Treacy Ziegler is a regular contributor to the JAC blog, and has been an exhibiting artist for the past 23 years. She studied painting and printmaking for four years at the Pennsylvania Academy of Fine Arts.  In 2009, Ziegler began exhibiting her work in prisons and created An Open Window, a project within the project of Prisoner Express in the Center For Transformative Action affiliated with Cornell University.  In this project she donates her artwork to prisons, develops in-prison art workshops, and creates through-the-mail-art curricula with a network of 6,500 prisoners throughout the United States, many who are in solitary confinement. Ziegler lives with her husband, Gary Weisman, a sculptor, in Newfield, New York.

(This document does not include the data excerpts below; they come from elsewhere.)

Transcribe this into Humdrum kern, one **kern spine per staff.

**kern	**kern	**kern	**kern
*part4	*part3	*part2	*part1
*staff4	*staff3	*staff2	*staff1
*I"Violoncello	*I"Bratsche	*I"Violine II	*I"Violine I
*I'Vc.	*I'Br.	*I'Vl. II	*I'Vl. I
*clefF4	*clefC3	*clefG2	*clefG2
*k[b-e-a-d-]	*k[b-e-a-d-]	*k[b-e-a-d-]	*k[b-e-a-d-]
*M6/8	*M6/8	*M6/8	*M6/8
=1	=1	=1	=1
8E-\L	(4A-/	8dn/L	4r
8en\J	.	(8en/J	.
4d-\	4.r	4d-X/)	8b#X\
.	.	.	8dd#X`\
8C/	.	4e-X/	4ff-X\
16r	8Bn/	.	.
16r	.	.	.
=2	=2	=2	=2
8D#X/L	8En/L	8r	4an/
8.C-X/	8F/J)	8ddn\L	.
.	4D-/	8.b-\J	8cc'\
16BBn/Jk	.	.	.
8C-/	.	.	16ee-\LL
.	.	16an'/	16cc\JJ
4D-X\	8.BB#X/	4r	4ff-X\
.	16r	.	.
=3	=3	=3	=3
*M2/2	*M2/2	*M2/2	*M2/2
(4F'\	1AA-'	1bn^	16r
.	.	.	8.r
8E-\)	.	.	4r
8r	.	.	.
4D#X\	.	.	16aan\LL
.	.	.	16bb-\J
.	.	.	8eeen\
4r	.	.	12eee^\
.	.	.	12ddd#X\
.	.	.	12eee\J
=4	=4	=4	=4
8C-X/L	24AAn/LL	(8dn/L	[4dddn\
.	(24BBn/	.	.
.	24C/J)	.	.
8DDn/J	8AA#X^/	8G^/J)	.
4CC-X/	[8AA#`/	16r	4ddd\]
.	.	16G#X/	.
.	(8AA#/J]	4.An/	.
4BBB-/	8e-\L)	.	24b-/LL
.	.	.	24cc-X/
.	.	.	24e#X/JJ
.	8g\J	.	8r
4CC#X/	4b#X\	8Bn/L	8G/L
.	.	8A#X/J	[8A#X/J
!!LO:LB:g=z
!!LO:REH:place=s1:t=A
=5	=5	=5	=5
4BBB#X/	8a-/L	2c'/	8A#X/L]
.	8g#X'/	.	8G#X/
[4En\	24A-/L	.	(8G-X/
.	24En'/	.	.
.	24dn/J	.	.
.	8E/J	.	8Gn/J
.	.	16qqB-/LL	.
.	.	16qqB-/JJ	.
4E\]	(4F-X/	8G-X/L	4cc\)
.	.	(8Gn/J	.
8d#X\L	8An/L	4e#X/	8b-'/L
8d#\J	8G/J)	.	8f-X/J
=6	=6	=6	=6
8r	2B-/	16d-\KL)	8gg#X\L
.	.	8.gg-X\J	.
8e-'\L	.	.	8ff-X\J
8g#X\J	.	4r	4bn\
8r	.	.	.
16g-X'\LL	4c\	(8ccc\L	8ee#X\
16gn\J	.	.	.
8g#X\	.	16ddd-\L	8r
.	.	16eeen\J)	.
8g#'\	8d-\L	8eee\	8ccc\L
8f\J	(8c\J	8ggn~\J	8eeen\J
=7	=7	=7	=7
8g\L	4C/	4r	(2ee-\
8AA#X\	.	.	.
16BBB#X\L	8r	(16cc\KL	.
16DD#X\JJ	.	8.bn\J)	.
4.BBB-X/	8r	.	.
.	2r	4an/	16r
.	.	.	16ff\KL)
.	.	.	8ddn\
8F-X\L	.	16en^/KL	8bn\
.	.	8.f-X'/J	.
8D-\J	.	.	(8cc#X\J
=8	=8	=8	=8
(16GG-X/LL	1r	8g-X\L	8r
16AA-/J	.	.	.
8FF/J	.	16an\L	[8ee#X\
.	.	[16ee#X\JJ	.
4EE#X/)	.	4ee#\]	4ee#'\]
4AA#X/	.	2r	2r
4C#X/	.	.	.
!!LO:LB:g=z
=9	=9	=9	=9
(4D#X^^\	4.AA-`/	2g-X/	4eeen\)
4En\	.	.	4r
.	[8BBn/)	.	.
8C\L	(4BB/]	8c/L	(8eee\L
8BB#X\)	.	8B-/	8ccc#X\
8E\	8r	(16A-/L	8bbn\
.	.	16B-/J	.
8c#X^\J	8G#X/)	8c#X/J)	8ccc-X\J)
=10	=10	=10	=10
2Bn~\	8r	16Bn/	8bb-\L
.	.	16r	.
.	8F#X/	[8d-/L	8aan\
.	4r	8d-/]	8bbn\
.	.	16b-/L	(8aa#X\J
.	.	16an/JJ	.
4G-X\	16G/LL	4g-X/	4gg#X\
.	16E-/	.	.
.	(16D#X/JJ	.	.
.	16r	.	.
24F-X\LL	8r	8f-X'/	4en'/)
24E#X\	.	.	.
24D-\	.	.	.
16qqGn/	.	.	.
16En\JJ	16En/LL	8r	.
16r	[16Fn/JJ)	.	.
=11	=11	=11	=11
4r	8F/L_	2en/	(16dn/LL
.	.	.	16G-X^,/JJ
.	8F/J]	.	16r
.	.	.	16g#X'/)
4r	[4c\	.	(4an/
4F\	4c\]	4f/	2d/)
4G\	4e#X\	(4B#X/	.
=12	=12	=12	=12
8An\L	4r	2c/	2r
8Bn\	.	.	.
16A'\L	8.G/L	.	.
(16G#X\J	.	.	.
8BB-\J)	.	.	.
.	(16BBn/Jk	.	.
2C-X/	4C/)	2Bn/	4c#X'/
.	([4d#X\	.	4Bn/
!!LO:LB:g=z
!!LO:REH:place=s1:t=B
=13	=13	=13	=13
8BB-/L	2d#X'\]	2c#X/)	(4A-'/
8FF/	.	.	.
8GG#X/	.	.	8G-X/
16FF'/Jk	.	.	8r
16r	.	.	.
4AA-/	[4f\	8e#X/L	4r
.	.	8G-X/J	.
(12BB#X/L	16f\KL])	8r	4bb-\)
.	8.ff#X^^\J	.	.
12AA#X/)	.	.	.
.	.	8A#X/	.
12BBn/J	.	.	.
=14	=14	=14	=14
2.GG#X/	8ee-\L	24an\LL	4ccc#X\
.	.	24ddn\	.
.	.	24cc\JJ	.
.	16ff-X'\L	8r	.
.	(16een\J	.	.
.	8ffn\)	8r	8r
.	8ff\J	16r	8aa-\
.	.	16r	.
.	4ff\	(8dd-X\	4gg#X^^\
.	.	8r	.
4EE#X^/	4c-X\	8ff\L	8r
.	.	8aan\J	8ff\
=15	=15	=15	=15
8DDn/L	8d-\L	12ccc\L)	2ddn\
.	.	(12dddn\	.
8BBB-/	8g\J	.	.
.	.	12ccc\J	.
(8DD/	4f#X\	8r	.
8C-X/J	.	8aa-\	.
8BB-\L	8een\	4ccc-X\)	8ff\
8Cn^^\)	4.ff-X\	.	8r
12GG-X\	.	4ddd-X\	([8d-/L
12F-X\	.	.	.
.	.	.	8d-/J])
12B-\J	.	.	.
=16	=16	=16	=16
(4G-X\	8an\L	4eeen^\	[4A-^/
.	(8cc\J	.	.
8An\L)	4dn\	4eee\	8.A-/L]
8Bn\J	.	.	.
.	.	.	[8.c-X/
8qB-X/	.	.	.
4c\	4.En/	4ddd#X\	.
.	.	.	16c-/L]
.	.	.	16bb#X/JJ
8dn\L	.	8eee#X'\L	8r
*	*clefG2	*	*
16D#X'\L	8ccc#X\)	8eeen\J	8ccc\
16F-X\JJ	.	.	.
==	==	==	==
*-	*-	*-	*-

5 thoughts on “Kindness, boundaries, and the border patrol

  1. Todd Hollfelder

    I have commented on this series a number of times from the perspective of a former inmate. The whole session has been thought provoking if not, sometimes, a bitter reminder of where I’ve been. You’ve put an interesting twist into the perception of life as an inmate. I think I’ve pointed out before, probably to the amazement of most readers, that kindness isn’t something truly lacking in a prison environment. In many ways incarceration is a sub-culture of modern “free” society. I was a “model” of the compliant prison and, for that, I felt respected by most of the correctional staff. But, I was also a barber during a long portion of my sentence. For this, I was allowed continuous access to sharp implements and, potentially, lethal chemicals (probably unbeknownst by the officers). I don’t know, did my position encourage kindness? My fellow inmates spoke to me, from the chair, as a “free” client would on the street. They’d bring me “tips” (contraband) for my services… and the officers on duty knew this… but never said anything though I could have ended up in hole for that pack of gum, that occasional cigarette. And my drawings, in which I accidentally exposed too much of myself, that everybody always was asking to see. Thank you for sharing the “other side” of prison life. You chose to be there, we didn’t.

  2. Treacy Ziegler

    Thank you, Annelies, I like your word immersion- it describes an involvement for which, hopefully, there is no agenda presupposing judgement.

  3. Rebecca Kelly

    Kindness – activism for social change in prison! Such a thoughtful series of essays. Thank you for sharing your insights which do help us all better imagine and understand the fraught experience of incarceration.